(ギャグ風味/タイトルの通りです)
部活終了後、たまたま用事が重なった2年陣のほとんどが個人練を早めに切り上げて帰宅したため、体育館を最後まで使用するのが1年生だけとなった。
唯一用事がなく、施錠を買って出た遥は、帰り支度のために部室へ向かう後輩らを見送ると、ふと下ろしっぱなしだったゴールを見つめ佇んだ。
全面用のゴールは高い。
誠凛の新たなエースである火神は簡単にダンクを決めているが、遥が跳ねたぐらいでは掠りもしない高さにある。
「いいなー…」
「何がすか」
突如背後から返ってきた返事に、遥は勢い良く振り返った。
その行動に驚いたのか、ボール片手の火神は一歩後退る。
気を取り直し、左手で器用にそれを操りながら彼は再度訊ねた。
「何かあるんすか」
「何が?」
「いや、さっき"いいなー"つってたじゃないすか。

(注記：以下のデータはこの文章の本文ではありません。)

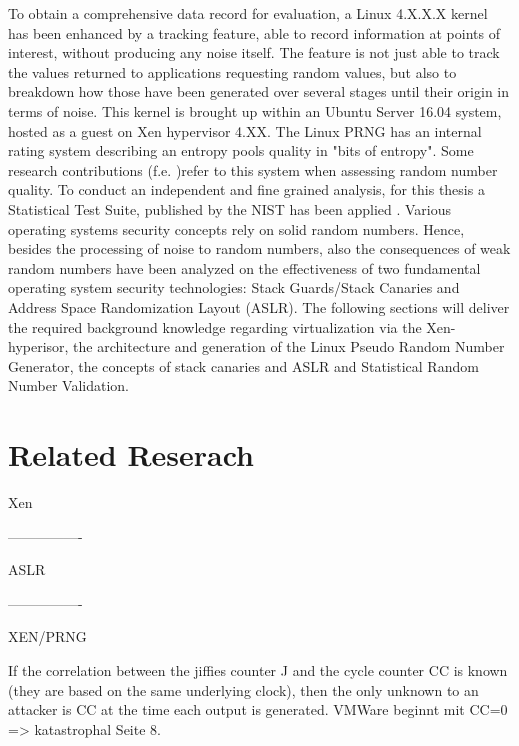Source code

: To obtain a comprehensive data record for evaluation, a Linux 4.X.X.X kernel has been enhanced by a tracking feature, able to record information at points of interest, without producing any noise itself. The feature is not just able to track the values returned to applications requesting random values, but also to breakdown how those have been generated over several stages until their origin in terms of noise. This kernel is brought up within an Ubuntu Server 16.04 system, hosted as a guest on Xen hypervisor 4.XX. The Linux PRNG has an internal rating system describing an entropy pools quality in "bits of entropy". Some research contributions (f.e. \cite{lacharme2012linux})refer to this system when assessing random number quality. To conduct an independent and fine grained analysis, for this thesis a Statistical Test Suite, published by the NIST has been applied \cite{paul2016nist}. Various operating systems security concepts rely on solid random numbers. Hence, besides the processing of noise to random numbers, also the consequences of weak random numbers have been analyzed on the effectiveness of two fundamental operating system security technologies: Stack Guards/Stack Canaries and Address Space Randomization Layout (ASLR).
The following sections will deliver the required background knowledge regarding virtualization via the Xen-hyperisor, the architecture and generation of the Linux Pseudo Random Number Generator, the concepts of stack canaries and ASLR and Statistical Random Number Validation. 



\section{Related Reserach}

Xen

----------------

ASLR

----------------

XEN/PRNG

If the correlation between the jiffies counter J and the cycle counter CC is known (they are based on the same underlying clock), then the only unknown to an attacker is CC at the time each output is generated. \cite{everspaugh2014not} VMWare beginnt mit CC=0 => katastrophal \cite{everspaugh2014not} Seite 8.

ゴール見ながら」
火神は遥の真上辺りに位置するゴールを見上げる。
何の変哲もない、何処の体育館にもあるバスケットのゴール。
「火神くんってダンク得意でしょ?」
「まあ…そっすね」
「いいなー…」
先程と同じ呟きを繰り返す。
火神は首を傾げた。
「ダンクが?…ですか」
「うん。私じゃ絶対出来ないけど、気持ちいいんだろうなって」
すぐに返事は返さず、火神はゴールと遥を交互に見る。
プレイヤーではない、普通の女子高生である遥がダンクを決めるのは物理的に不可能。
だが、普通の女子高生だからこそ、助けがあれば可能にもなる。
「オレが持てば出来るんじゃねーすか」
「え?」
「多分届くっすよ」
体格も良く、普段から鍛えている火神なら、遥を持ち上げることなど容易いだろう。
彼の身長は190cmなのだから、遥を抱えて腕を伸ばせばリングの高さに到達するはずだ。
「……でも」
「そんな減るもんでもねーし、したいんだろ?…です」
「ありがとう!」
片手で器用に遊んでいたボールを遥へ渡すと、火神は背後から彼女の脇腹辺りに手を添えた。
少し力を入れれば体は浮き上がり、遥のすぐ近くに念願のリングが現れる。
「高いね…」
普段あまり経験することのない高さに感心しながら、遥はボールを持った両腕を伸ばした。